## [Problem details]
The answer must be a single number: how many lines of the entries below include "timescale".

## [Provided data]
###
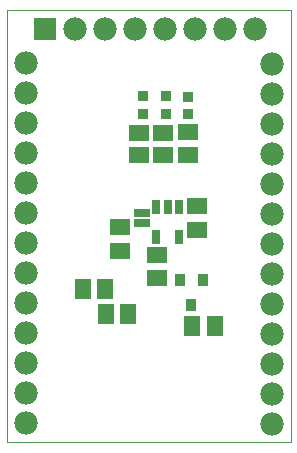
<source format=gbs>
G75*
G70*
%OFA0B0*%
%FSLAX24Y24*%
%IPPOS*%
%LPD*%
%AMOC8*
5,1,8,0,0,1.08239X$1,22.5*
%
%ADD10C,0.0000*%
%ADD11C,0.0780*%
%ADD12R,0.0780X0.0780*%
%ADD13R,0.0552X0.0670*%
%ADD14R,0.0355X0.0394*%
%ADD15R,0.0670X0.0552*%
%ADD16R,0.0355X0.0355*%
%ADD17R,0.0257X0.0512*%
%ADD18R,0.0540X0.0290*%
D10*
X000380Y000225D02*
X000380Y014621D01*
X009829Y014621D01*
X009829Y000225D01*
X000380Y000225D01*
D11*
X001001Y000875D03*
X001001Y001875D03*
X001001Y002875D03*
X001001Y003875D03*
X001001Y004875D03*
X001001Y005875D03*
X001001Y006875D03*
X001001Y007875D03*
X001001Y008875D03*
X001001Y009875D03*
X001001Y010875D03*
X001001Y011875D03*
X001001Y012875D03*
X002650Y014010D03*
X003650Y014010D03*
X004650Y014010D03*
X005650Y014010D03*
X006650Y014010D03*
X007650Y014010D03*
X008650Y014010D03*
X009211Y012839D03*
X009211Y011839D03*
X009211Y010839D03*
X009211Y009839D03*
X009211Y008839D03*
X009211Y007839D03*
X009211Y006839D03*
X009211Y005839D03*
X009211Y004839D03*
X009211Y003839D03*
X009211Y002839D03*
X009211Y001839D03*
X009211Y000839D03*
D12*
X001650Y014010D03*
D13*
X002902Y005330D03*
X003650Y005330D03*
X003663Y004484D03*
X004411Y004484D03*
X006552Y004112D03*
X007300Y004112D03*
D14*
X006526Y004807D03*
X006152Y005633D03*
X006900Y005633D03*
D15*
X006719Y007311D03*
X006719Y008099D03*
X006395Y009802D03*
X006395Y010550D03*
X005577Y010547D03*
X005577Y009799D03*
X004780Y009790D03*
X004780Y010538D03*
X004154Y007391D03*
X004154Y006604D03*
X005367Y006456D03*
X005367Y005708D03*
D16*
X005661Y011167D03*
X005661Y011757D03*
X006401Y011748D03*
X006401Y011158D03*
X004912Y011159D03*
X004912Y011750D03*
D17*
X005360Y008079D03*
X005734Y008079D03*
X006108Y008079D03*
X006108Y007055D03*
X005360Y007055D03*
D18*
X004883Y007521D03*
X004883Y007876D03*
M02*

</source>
###
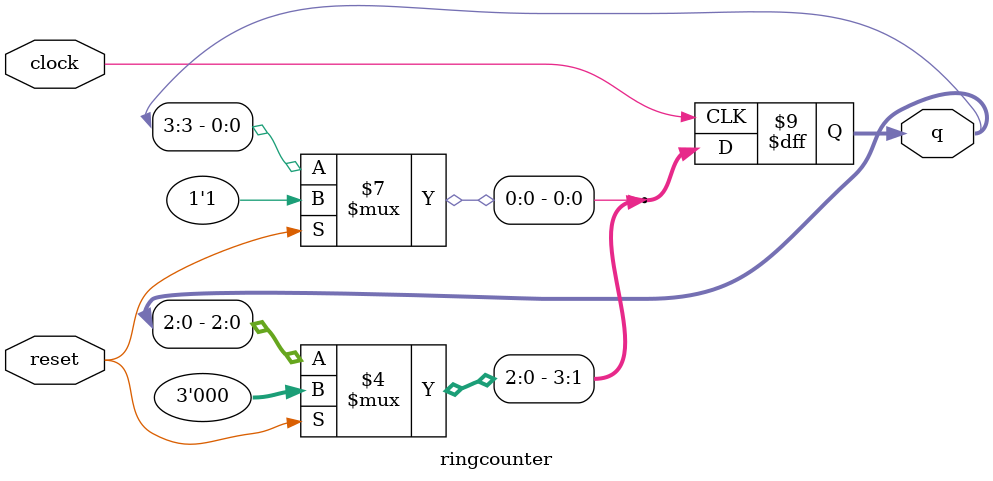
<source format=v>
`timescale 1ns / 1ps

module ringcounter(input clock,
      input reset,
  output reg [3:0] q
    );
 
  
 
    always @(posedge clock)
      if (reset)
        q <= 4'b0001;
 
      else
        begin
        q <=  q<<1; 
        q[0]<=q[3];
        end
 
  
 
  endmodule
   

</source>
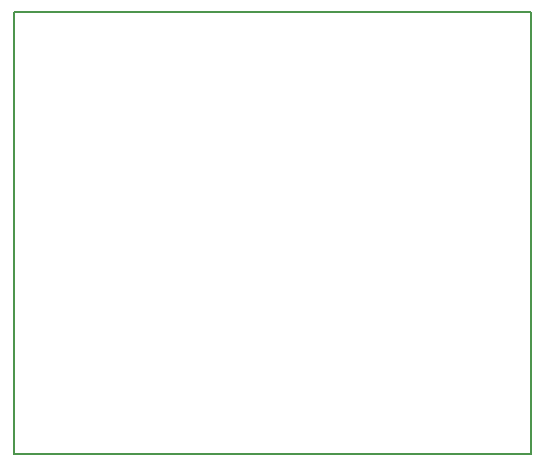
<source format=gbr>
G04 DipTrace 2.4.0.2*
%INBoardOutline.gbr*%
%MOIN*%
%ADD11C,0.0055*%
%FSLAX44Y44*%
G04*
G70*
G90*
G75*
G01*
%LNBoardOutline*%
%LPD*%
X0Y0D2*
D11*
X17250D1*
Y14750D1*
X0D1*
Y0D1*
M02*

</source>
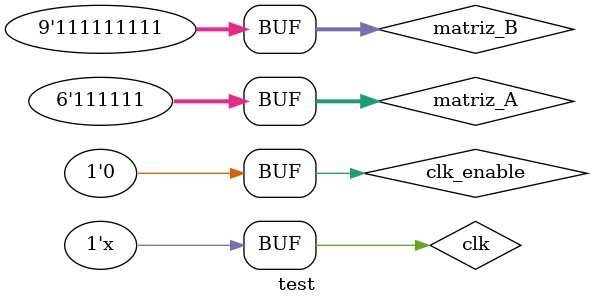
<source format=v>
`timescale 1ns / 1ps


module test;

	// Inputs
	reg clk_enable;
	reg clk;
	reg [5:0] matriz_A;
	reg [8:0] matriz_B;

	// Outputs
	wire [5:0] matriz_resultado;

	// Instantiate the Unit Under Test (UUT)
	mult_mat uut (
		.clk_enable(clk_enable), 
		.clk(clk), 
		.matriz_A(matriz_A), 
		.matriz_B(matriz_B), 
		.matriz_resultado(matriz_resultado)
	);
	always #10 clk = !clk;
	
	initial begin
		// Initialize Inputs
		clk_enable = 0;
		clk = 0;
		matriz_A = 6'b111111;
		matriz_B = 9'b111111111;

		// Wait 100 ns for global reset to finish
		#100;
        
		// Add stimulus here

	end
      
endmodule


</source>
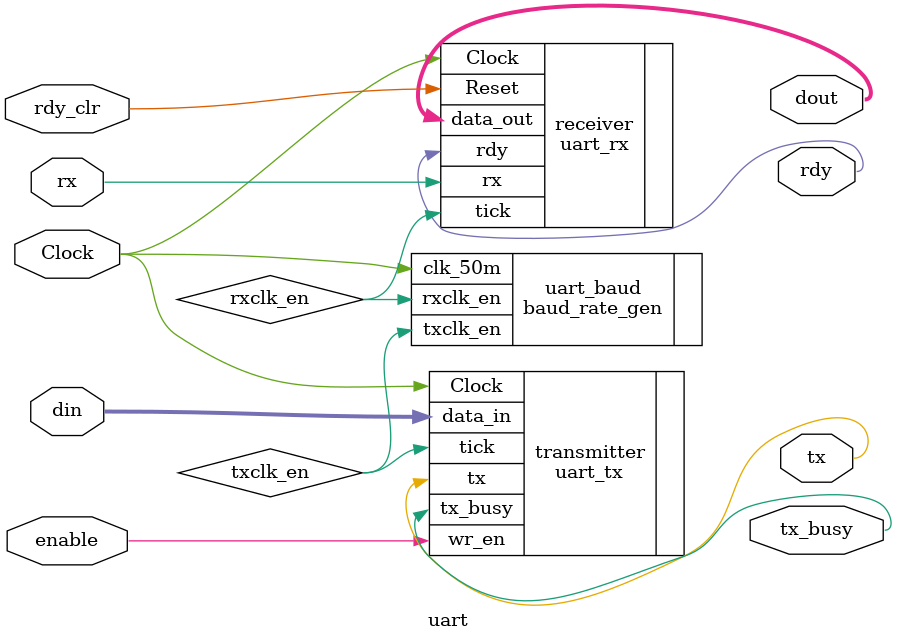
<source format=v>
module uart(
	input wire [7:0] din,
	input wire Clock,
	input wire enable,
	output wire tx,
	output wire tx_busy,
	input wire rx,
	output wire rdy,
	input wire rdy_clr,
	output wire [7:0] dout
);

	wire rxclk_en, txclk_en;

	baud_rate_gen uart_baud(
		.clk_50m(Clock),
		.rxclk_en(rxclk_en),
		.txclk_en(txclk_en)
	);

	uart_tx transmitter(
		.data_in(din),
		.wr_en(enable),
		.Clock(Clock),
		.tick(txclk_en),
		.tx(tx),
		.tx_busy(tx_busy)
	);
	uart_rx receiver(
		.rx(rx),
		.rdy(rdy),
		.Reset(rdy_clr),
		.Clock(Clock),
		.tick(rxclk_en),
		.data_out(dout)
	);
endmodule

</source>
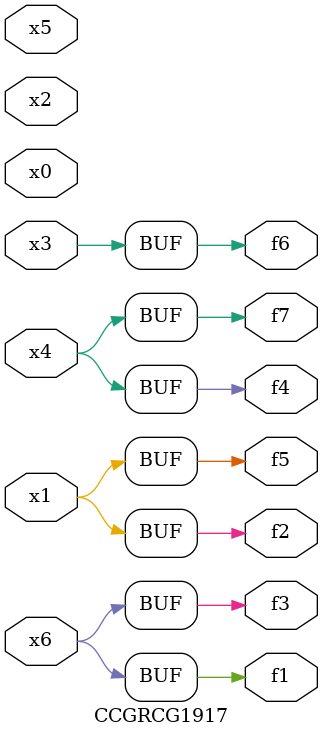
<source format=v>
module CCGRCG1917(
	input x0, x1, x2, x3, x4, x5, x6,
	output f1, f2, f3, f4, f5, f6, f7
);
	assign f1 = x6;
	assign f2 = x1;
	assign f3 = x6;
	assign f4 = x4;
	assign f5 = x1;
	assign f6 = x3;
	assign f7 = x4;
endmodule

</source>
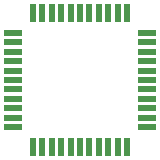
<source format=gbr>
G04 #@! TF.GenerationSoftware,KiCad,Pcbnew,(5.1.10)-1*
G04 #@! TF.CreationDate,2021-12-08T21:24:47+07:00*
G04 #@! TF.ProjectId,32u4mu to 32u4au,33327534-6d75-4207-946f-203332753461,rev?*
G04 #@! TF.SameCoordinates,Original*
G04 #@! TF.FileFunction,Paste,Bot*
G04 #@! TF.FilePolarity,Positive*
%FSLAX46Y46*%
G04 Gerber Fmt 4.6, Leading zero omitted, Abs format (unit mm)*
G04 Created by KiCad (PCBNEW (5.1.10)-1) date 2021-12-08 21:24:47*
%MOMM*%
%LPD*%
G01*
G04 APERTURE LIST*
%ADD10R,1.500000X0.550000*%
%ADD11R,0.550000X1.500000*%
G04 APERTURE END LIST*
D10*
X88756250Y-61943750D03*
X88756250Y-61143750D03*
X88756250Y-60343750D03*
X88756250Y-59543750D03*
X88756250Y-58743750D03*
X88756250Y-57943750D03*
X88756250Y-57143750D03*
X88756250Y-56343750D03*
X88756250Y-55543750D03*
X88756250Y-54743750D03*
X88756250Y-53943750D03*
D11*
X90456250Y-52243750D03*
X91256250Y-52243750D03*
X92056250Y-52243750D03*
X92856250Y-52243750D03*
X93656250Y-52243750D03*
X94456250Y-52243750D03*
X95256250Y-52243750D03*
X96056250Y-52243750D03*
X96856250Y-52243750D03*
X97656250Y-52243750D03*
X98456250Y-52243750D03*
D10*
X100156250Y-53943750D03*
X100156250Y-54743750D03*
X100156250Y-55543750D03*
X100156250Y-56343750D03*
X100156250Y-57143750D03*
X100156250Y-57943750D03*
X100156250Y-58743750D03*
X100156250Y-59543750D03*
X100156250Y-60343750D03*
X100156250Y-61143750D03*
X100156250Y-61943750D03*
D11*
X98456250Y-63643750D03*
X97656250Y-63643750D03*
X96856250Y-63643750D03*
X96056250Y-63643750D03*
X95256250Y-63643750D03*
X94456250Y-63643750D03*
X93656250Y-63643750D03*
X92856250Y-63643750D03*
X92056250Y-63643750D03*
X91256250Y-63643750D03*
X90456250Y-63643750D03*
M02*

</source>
###
## [Output of the task]
2